▶ [What the task requires]:
Copy each line below in which the string "html" occurs.

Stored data
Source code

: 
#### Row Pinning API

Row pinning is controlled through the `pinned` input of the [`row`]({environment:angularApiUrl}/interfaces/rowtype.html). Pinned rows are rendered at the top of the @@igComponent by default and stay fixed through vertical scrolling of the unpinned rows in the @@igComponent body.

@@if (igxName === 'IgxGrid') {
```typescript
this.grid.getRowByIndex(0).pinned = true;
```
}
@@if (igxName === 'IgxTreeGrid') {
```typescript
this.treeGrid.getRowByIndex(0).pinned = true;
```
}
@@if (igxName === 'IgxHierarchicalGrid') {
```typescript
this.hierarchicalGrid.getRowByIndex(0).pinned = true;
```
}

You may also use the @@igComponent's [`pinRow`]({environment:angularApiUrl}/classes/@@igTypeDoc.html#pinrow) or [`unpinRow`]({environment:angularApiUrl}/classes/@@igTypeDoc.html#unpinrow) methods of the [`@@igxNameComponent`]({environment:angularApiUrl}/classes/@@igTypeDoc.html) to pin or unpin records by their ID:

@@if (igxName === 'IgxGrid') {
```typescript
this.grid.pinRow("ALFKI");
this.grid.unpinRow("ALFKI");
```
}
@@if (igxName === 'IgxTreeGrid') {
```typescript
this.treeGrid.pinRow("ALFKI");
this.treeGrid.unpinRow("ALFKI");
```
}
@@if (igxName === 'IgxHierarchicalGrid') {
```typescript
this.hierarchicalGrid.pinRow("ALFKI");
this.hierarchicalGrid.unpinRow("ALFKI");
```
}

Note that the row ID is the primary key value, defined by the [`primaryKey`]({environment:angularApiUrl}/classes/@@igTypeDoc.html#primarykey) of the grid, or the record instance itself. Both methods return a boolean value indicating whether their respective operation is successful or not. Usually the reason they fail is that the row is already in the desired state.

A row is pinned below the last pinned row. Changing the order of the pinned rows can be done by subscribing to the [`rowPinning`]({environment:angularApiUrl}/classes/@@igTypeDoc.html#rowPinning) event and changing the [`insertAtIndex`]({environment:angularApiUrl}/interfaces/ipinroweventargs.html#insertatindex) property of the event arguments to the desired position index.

▶ [Reply to the exercise]:
Row pinning is controlled through the `pinned` input of the [`row`]({environment:angularApiUrl}/interfaces/rowtype.html). Pinned rows are rendered at the top of the @@igComponent by default and stay fixed through vertical scrolling of the unpinned rows in the @@igComponent body.
You may also use the @@igComponent's [`pinRow`]({environment:angularApiUrl}/classes/@@igTypeDoc.html#pinrow) or [`unpinRow`]({environment:angularApiUrl}/classes/@@igTypeDoc.html#unpinrow) methods of the [`@@igxNameComponent`]({environment:angularApiUrl}/classes/@@igTypeDoc.html) to pin or unpin records by their ID:
Note that the row ID is the primary key value, defined by the [`primaryKey`]({environment:angularApiUrl}/classes/@@igTypeDoc.html#primarykey) of the grid, or the record instance itself. Both methods return a boolean value indicating whether their respective operation is successful or not. Usually the reason they fail is that the row is already in the desired state.
A row is pinned below the last pinned row. Changing the order of the pinned rows can be done by subscribing to the [`rowPinning`]({environment:angularApiUrl}/classes/@@igTypeDoc.html#rowPinning) event and changing the [`insertAtIndex`]({environment:angularApiUrl}/interfaces/ipinroweventargs.html#insertatindex) property of the event arguments to the desired position index.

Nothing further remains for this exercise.